Hrant Dink, a Turkish citizen of Armenian descent, was killed on 19 January 2007 outside the offices of the Agos newspaper where he was the editor.
When the trial ends on Tuesday, almost five years to the day after the death of Hrant Dink, the authorities will still not have investigated the full circumstances behind his murder.
"Hrant Dink was murdered for peacefully expressing his opinions," said Andrew Gardner Amnesty International’s expert on Turkey.
"The security services knew of the murder plot and were in communication with those accused of the murder yet nothing was done to stop it taking place.
"Nothing short of a full investigation into the actions of all the state institutions and officials implicated in the murder will represent justice."
Calls by the Dink family to investigate the collusion and negligence of state officials in the murder, backed by a European Court of Human Rights judgment in 2010, have not been heeded.
In July 2011 Ogün Samast, 17 years old at the time of the murder, was found guilty of shooting Hrant Dink and was sentenced to nearly 23 years in prison by a Children's Court.
He was initially given a life sentence but the term was commuted because he was a minor at the time of the murder.

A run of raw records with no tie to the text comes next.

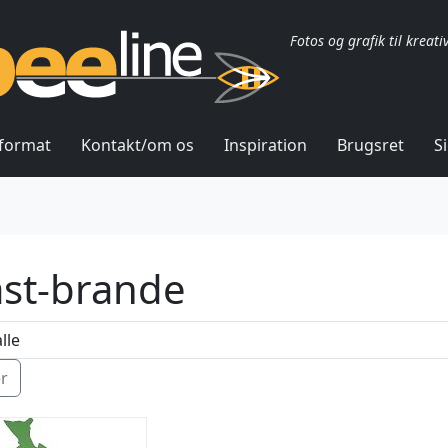
Fotos og grafik til kreati
lformat
Kontakt/om os
Inspiration
Brugsret
S
ast-brande
ér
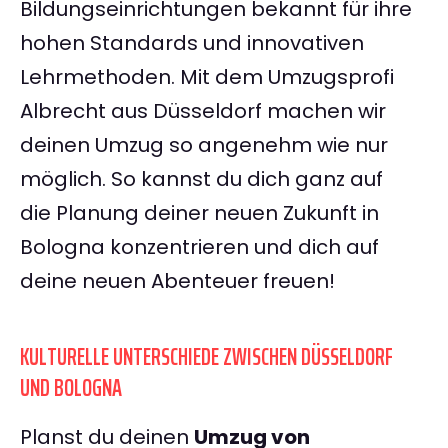
Bildungseinrichtungen bekannt für ihre
hohen Standards und innovativen
Lehrmethoden. Mit dem Umzugsprofi
Albrecht aus Düsseldorf machen wir
deinen Umzug so angenehm wie nur
möglich. So kannst du dich ganz auf
die Planung deiner neuen Zukunft in
Bologna konzentrieren und dich auf
deine neuen Abenteuer freuen!
KULTURELLE UNTERSCHIEDE ZWISCHEN DÜSSELDORF
UND BOLOGNA
Planst du deinen
Umzug von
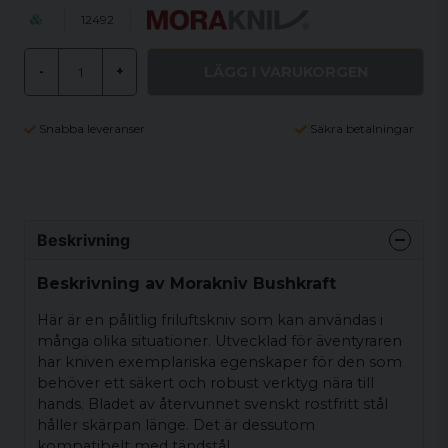
12492
LÄGG I VARUKORGEN
-
+
Snabba leveranser
Säkra betalningar
Beskrivning
Beskrivning av Morakniv Bushkraft
Här är en pålitlig friluftskniv som kan användas i
många olika situationer. Utvecklad för äventyraren
har kniven exemplariska egenskaper för den som
behöver ett säkert och robust verktyg nära till
hands. Bladet av återvunnet svenskt rostfritt stål
håller skärpan länge. Det är dessutom
kompatibelt med tändstål.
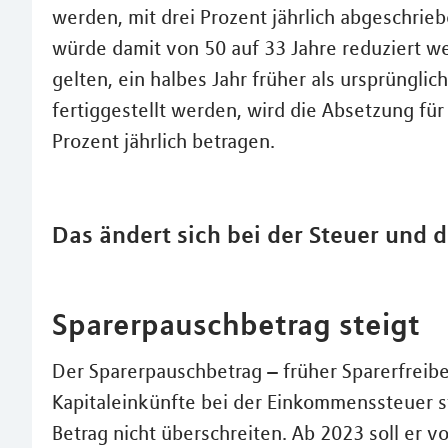
werden, mit drei Prozent jährlich abgeschri
würde damit von 50 auf 33 Jahre reduziert wer
gelten, ein halbes Jahr früher als ursprüngli
fertiggestellt werden, wird die Absetzung für
Prozent jährlich betragen.
Das ändert sich bei der Steuer und 
Sparerpauschbetrag steigt
Der Sparerpauschbetrag – früher Sparerfreibe
Kapitaleinkünfte bei der Einkommenssteuer s
Betrag nicht überschreiten. Ab 2023 soll er v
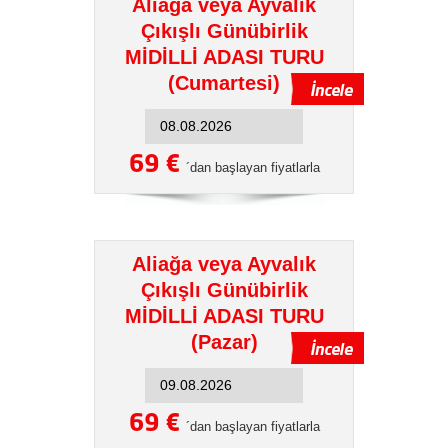
Aliağa veya Ayvalık
Çıkışlı Günübirlik
MİDİLLİ ADASI TURU
(Cumartesi)
69 €
´dan başlayan fiyatlarla
Aliağa veya Ayvalık
Çıkışlı Günübirlik
MİDİLLİ ADASI TURU
(Pazar)
69 €
´dan başlayan fiyatlarla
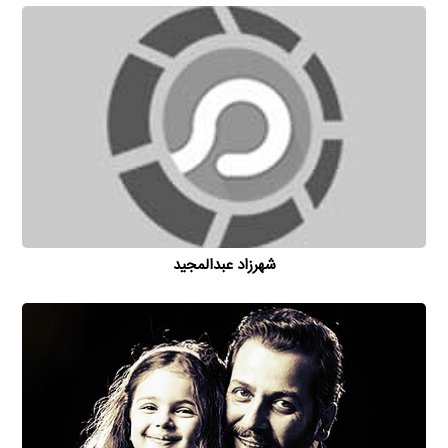
شهرزاد عبدالمجید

In June, Colonel Ali Öz and six other Trabzon Gendarmerie officials were convicted of negligence for their failure to relay information of the plot that could have prevented the murder.
"The actions of the Trabzon Security Directorate, Istanbul Governor’s office and the Istanbul Security Directorate have not been effectively investigated," said Andrew Gardner.
"The authorities must address this immediately and ensure that Hrant Dink and his family receive the justice they deserve."
Hrant Dink was best known for being critical of the Turkish government over issues of Armenian identity and over official versions of history in Turkey relating to the massacres of Armenians in 1915. He was repeatedly targeted for expressing his opinions.
In 2005, he was given a six-month suspended prison sentence for "denigrating Turkishness" in writings about the identity of Turkish citizens of Armenian origin.